Обретение рая выражается также в:
- обретении травы бессмертия, невесты или любого искомого предмета (в современных романах роль травы бессмертия часто выполняет некий компрометирующий документ, дающий власть над людьми – ср. «Подросток» Достоевского или «Идеальный муж» О.Уйльда)
- в обретении Царства: эсхатологическое завоевание Царства, в результате военного конфликта – победа над силами зла; законное наследование Царства, обретение Земли Обетованной, в современной интерпретации – в получении поста министра или даже президента – и т.д.
- в раскрытии заговора против царя;
- в восстановлении родственных или дружеских отношений (например, между братьями, узнавание брата и сестры) примирение отца с блудным сыном;
- разрешение проблем связанных с путаницей, которая возникает при появлении близнецов; в случае роковых ошибок, когда одного человека путают с другим – в удачном разрешении ситуации узнавания невесты среди множества ее сказочных двойников;
- в обретении свободы рабом, связанном с бегством или социальным возвышением, в возвращении из Египта,
- в выживании на краю гибели (во время шторма, в колодце, во время голода, среди чудовищ и злодеев, в благополучном возвращение из дальних земель после необычных приключений (даже Жуль Верн), в чудесном исцелении;
- в совершении открытия,
- в обретении веры («В лесах» и «На горах» Мельникова-Печерского)

ФРАГМЕНТ ДАННЫХ:
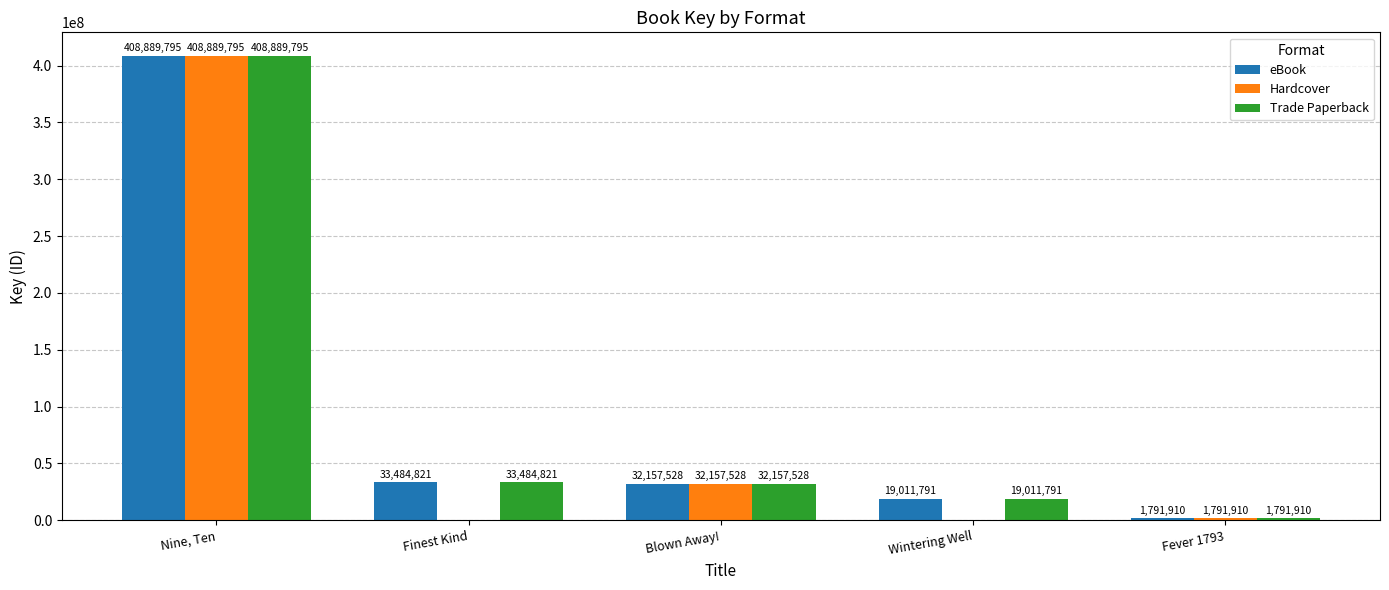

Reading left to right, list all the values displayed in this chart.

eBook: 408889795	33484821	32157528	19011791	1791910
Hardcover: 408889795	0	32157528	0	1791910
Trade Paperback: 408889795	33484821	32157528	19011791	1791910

ЗАДАНИЕ: Что, согласно изучаемому тексту, в современных романах часто играет роль травы бессмертия?

ОТВЕТ: Некий компрометирующий документ, дающий власть над людьми.